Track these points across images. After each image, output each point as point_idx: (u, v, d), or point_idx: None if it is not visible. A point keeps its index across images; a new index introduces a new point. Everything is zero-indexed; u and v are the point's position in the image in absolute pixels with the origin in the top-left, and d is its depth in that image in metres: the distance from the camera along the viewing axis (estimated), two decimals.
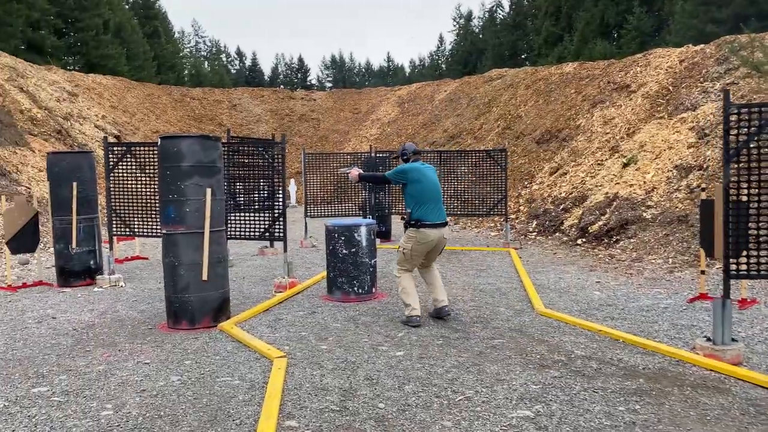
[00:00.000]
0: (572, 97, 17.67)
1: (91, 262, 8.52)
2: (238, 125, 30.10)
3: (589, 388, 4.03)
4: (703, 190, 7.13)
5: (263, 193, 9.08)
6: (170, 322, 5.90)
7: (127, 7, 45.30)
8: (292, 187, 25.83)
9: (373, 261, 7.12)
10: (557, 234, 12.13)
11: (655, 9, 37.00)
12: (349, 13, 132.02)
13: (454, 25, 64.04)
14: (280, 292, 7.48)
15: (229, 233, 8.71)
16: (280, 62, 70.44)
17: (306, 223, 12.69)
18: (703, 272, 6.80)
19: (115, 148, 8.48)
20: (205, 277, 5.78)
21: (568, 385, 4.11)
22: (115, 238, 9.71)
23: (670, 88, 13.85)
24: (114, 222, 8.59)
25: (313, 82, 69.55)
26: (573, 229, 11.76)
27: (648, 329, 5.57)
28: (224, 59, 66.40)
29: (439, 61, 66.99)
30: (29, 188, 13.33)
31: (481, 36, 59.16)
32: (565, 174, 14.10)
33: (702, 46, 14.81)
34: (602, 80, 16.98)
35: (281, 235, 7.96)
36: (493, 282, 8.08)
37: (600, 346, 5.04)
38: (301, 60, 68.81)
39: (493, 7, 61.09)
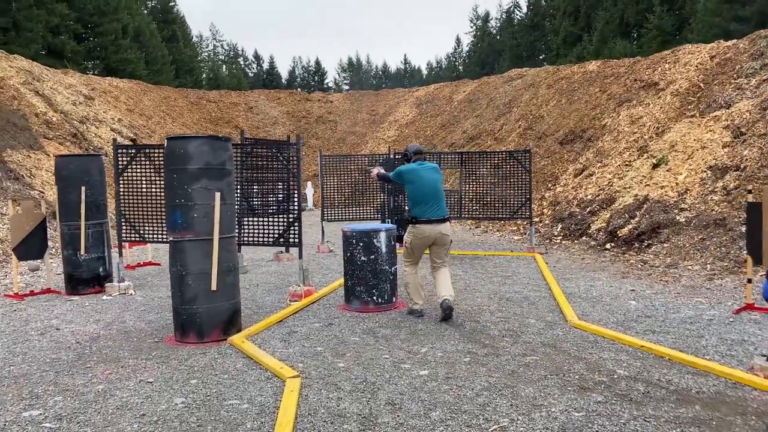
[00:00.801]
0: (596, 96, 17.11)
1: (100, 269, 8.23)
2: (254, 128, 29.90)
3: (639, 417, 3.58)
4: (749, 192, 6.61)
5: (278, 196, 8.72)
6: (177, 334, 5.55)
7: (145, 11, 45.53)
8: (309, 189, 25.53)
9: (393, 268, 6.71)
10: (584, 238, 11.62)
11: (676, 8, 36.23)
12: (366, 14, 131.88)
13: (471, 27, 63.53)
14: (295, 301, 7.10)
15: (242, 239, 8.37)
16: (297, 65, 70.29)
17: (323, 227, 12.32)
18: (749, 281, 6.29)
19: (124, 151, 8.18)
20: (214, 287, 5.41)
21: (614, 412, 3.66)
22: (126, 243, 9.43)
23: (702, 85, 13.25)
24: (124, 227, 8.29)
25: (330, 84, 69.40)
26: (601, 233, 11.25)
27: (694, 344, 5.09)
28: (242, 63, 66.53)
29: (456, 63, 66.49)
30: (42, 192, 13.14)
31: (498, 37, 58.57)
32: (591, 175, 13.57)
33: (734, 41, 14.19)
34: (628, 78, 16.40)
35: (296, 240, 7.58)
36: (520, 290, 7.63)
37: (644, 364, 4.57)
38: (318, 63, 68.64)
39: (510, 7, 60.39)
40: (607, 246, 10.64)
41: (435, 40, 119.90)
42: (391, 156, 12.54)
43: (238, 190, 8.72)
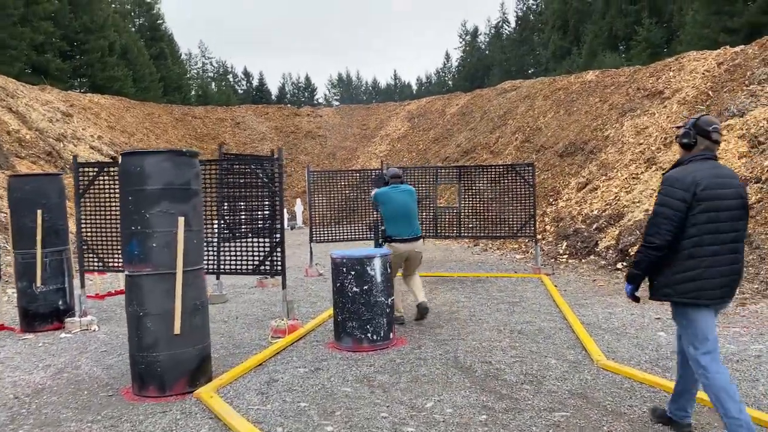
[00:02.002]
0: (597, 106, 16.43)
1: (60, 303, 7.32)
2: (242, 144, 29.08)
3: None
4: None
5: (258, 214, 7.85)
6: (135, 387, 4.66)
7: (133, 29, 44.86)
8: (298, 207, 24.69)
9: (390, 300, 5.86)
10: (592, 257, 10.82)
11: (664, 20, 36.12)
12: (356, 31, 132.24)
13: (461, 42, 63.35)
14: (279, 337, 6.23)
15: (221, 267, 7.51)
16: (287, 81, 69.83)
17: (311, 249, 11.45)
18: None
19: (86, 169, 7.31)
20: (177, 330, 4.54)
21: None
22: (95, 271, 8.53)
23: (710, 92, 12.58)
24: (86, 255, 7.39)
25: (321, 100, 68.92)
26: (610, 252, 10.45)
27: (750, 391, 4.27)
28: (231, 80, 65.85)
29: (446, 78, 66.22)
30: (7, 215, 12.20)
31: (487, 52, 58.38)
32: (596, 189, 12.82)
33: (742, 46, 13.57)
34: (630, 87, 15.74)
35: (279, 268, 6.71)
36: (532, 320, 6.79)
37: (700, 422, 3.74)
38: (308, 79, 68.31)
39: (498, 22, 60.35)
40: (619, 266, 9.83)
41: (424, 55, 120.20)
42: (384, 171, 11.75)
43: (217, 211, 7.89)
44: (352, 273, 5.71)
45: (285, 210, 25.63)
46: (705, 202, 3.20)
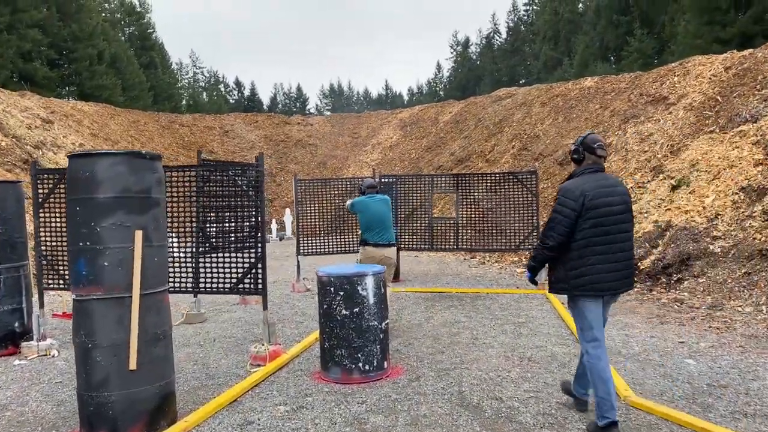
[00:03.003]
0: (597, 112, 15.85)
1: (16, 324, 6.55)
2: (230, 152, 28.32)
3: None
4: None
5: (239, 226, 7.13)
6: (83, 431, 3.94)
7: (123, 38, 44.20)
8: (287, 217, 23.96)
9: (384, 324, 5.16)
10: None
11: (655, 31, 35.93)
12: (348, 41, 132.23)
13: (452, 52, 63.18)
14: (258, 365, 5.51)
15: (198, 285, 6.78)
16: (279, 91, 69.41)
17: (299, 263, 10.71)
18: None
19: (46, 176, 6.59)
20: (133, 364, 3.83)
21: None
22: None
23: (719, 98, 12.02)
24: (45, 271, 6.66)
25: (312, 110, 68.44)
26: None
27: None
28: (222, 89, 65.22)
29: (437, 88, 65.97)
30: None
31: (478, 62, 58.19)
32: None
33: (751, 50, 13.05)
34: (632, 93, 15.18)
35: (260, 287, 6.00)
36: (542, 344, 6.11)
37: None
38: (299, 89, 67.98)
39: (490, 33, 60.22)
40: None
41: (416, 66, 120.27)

**Work order**: Copy out only the lines above from the one with "32: (565, 174, 14.10)" to the one with "39: (493, 7, 61.09)", inclusive, exactly as they stand.

**Task output**:
32: (565, 174, 14.10)
33: (702, 46, 14.81)
34: (602, 80, 16.98)
35: (281, 235, 7.96)
36: (493, 282, 8.08)
37: (600, 346, 5.04)
38: (301, 60, 68.81)
39: (493, 7, 61.09)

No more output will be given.